Reply to: How to compile LibRaw with RawSpeed?   5 years 7 months ago

it seems this issue 100 had been closed. Do you have any progress on new rawspeed lib?

Reply to: unpack() performance?   5 years 7 months ago

Looks like you have some runtime checks turned on (not initialized variables, array bounds check, etc).

Also, Visual Studio's heap debug slows down every program w/ large memory allocations (when run inside Visual Studio)

Reply to: unpack() performance?   5 years 7 months ago

Problem solved.

I think it was due to my C++/CLR project. When tested from Visual Studio in release, unpack time was 11s.
When tested outside of Visual Studio, time was 2.6s.
Then I tested to use the libraw.dll instead of embedding the code in my project directly and unpack time was 1.1 sec, same timing than the postprocessing_benchmark project.

I still don't know why the dll is faster than compiling the code in my project, but that's fine :)

Thank again for confirming that I had a problem!

Reply to: Order of operation and correct level-adjustment   5 years 7 months ago

The "has been subtracted at the unpacking stage" statement covers "possibility": if black pattern is not covered by black/cblack[], the only way is to subtract it on unpack to prevent LibRaw user from camera-specific details.

From user's point, there is no difference between 'black subtracted by camera' (e.g. old Nikons) and 'black subtracted on unpack()'

Reply to: Order of operation and correct level-adjustment   5 years 7 months ago

hi,

no need to shout at me, I was documenting my progress here for others to hopefully help. Maybe I should have kept it to myself.

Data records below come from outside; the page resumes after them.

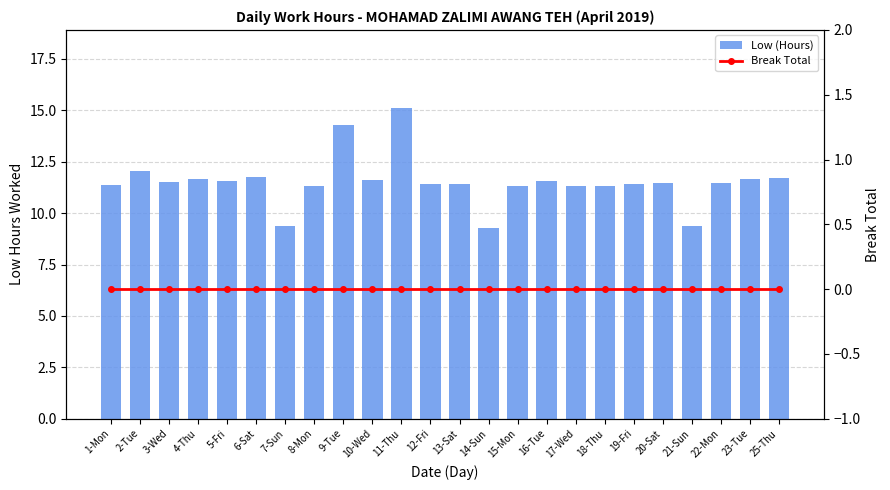

Count the number of data series in this chart.

2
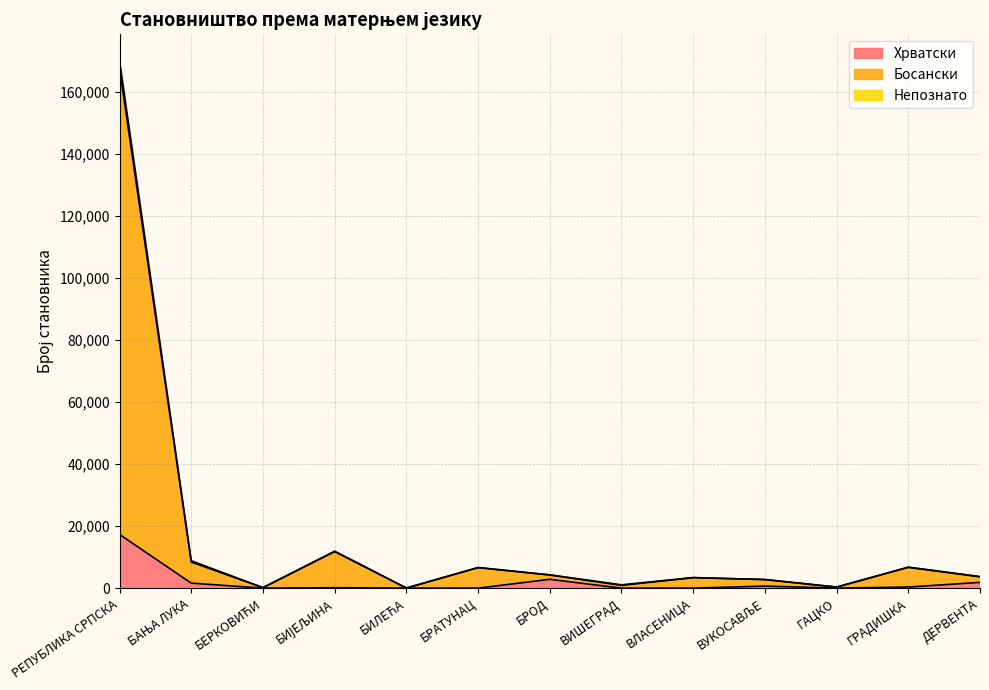

How many categories are shown in the chart?

13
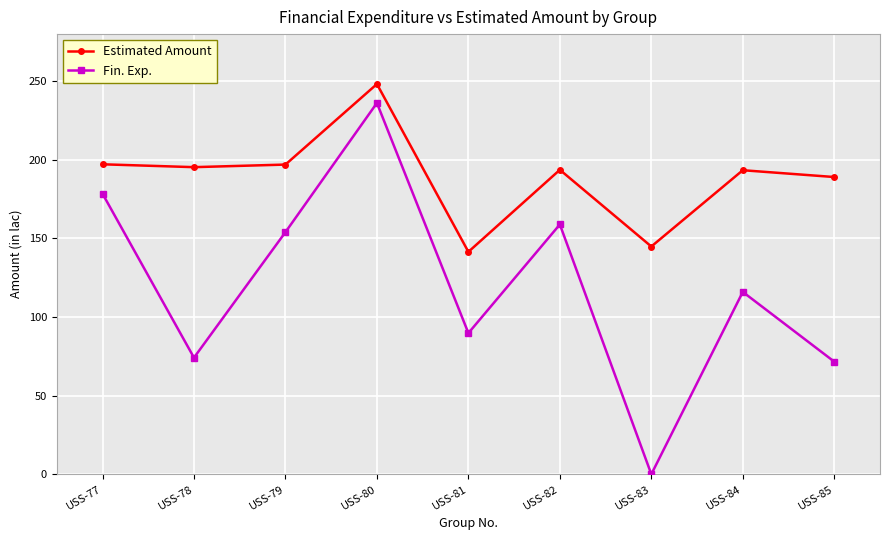

Which category has the lowest value in the Fin. Exp. series?

USS-83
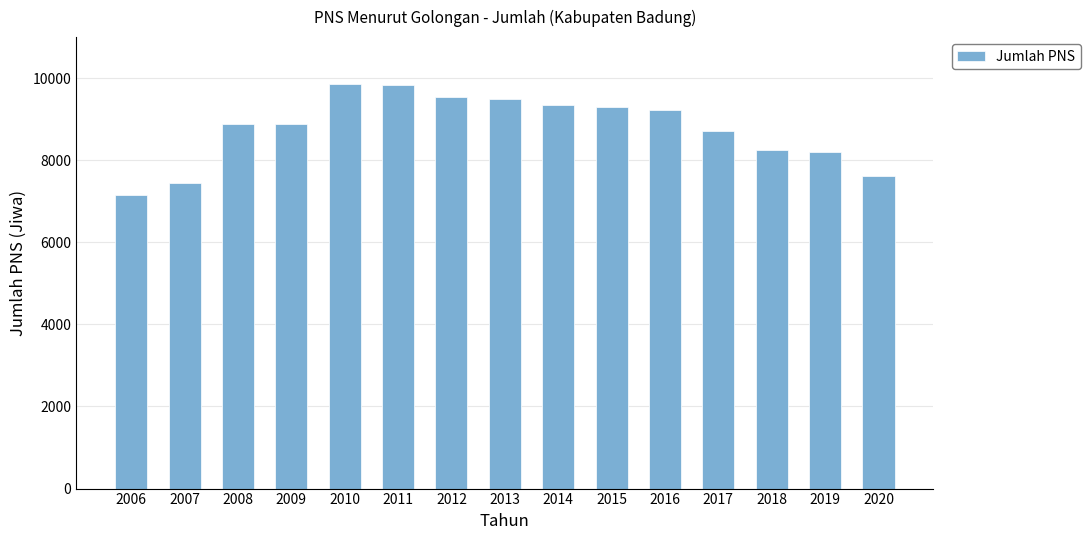

What value does the data have at 2018?

8250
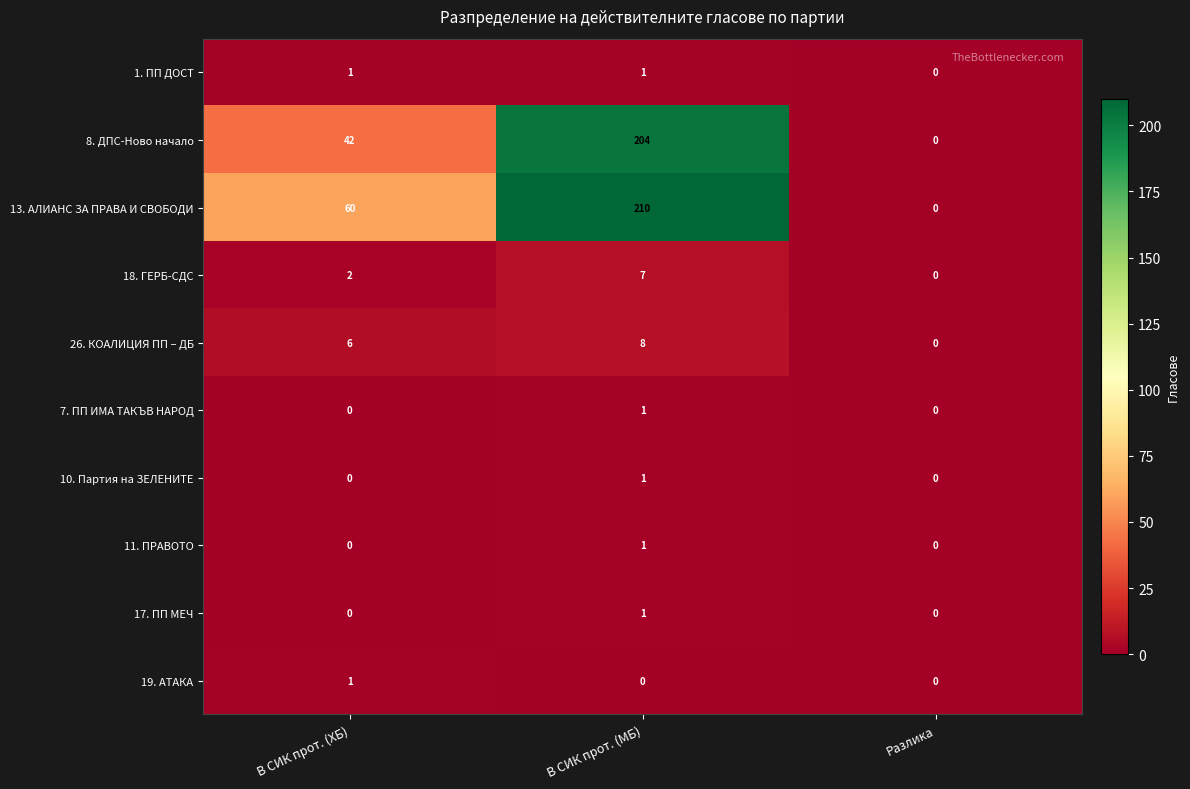

What is the difference between the highest and lowest values at В СИК прот. (МБ)?

210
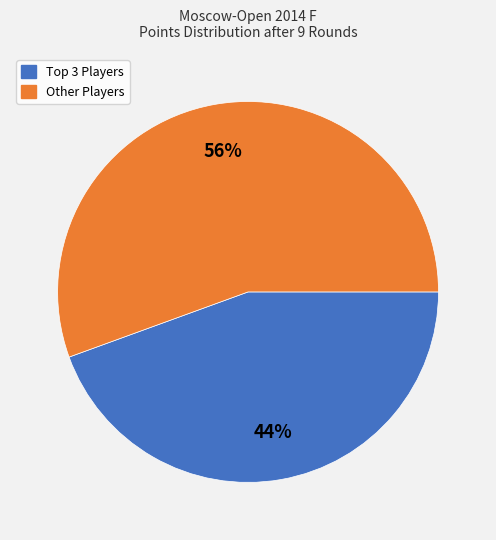

How many slices are in this pie chart?

2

> blacks are NOT subtracted by unpack().

... may I humbly refer you to your documentation, which clearly states:

Structure libraw_colordata_t: Color Information
...
unsigned black;
Black level. Depending on the camera, it may be zero (this means that black has been subtracted at the unpacking stage or by the camera itself)
...

I do not wish to use the 4-component-distribution version of the data for several reasons (one, not the least, being performance, my current very crude reverse-engineered version is slightly faster than the original and that is without optimization and converting large loops to CUDA). That is why I was asking questions in order to better understand what happens under the hood.
In the end I want to use libraw for reading/unpacking RAW data and do all post-processing after that step myself, to better integrate it into pipelines. Recreating the reading part would be possible since my usecases only cover about 10 different camera models/brands and I have limitless access to all of them, but libraw (dcraw) is doing a great job there, so why reinvent the wheel ...

Thanks for the advice you gave (pointing me back to ninedegrees)! If we were able to communicate better I would volunteer for reworking the documentation, obviously, that would not be wise. Therefor: Thank you for the work you invest in maintaining libraw!